There are several things about standardized testing in Mississippi that you, the taxpayer, probably don’t know. It’s not because nobody knows it’s happening, or because we educators don’t want you to know… It’s just kind of like “Fight Club”… we are not supposed to talk about it.
So, in this blog series, I did not lean exclusively on my own personal experience with the testing at my school. That would be stupid. No, I tried to talk to teachers and administrators across the state. I wanted to see all the different ways it’s done.
It’s not filtered research from a corporation; it’s not a scientific study from a government agency. It’s just testimony from the people seeing it happen on the ground. My hope is that you find perspectives that better inform your views of public school operations, and that we have broader conversations together about how to improve assessment in Mississippi schools.
#1 – Learning is Disrupted
Taking teachers of electives out of their classrooms is a common solution. For example, in one school, tech foundations teachers assisted in all of the school’s testing and had to finish teaching their curriculum, for the year, in mid-March. Other schools shift arts and music teachers around, subtly sending the message to all that those classes don’t matter.
#2 – Testing Experiences Vary Widely
Despite the fact teachers and students were told the system would save student responses to questions they’d already completed, in many cases it did not. According to one teacher I spoke with, one student had completed 40 out of 43 questions, and then was forced to start back over. If you’ve never seen an elementary-aged kid stressed out to the max over state testing, let me just cut to the chase for you: The amount of frustration and fatigue that girl experienced taking the test over again, ensured her score would not reflect her best first shot. None of her classmates’ scores would, either. But their teachers, their school will still be compared with schools elsewhere who experienced no delay.
#3 – Teachers Become Liars, Cheaters, and Thieves
Everyone outside our profession says they respect teachers, but no one wants to listen when we tell them it’s counterproductive to test kids this much, this hard. Instead, we have to pretend this is all normal. We are forced to violate our consciences.
#4 – Testing Your Kid is a BIG Business for Somebody
It’s estimated standardized testing is a $1.7 Billion a year industry.
Today, our public school system has perhaps the biggest, most intensive testing culture in the history of Mississippi public education. The National Education Association, the Network for Public Education, and professional teacher organizations in Mississippi have all made statements suggesting standardized testing has gone too far. If Mississippi educators say the current size of the testing culture is not what’s best for our kids, then why does it continue to grow?
#5 – It’s creating a public health crisis
Whether it makes sense to you or not, there is a growing, undiagnosed public health crisis in Mississippi…teachers are more stressed out than they’ve ever been. Diagnoses for anxiety and depression are through the roof. Many teachers experience panic attacks on such a regular basis they don’t even realize it’s not normal, especially among young teachers.

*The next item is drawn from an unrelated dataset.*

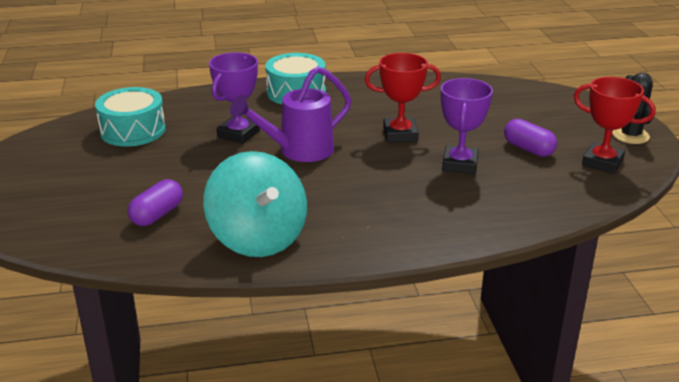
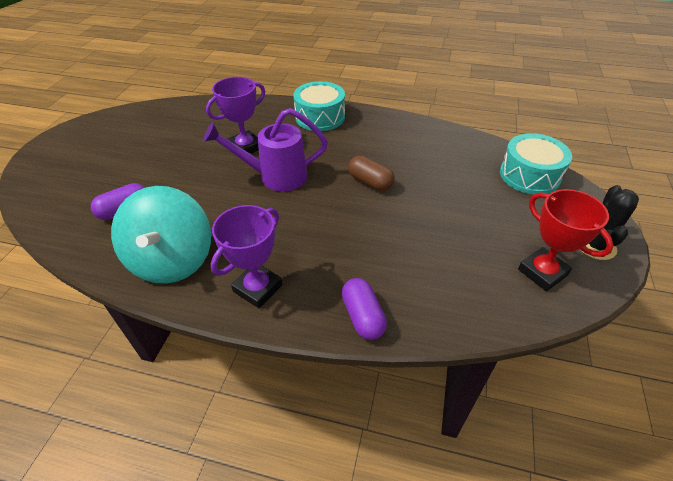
camera: 25 degrees right, 15 degrees up
turquoise drum [95,87,166,147] -> turquoise drum moved to [500,133,572,195]
red trophy [365,53,441,142] -> brown capsule [348,156,395,191]
purple trophy [441,78,493,174] -> purple trophy moved to [210,205,283,308]
purple capsule [504,119,557,157] -> purple capsule moved to [342,278,387,340]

#6 – Testing materials are top secret
…we teachers cannot monitor any communication between your child and these testing corporations. They present material for your child to read, they elicit responses, and your child’s teachers and administrators never get to see what’s being said back and forth.
#7 – The worship of testing undermines real solutions
Assessment is useful information. It’s valuable for us educators to be able to check on achievement progress so adjustments can be made. And I haven’t heard any classroom teachers argue that standardized testing should go out the window completely. But too many “reformers” promote standardized testing as a way to fix education. They see it less as a progress report and more as a “carrot-and-stick” motivational solution.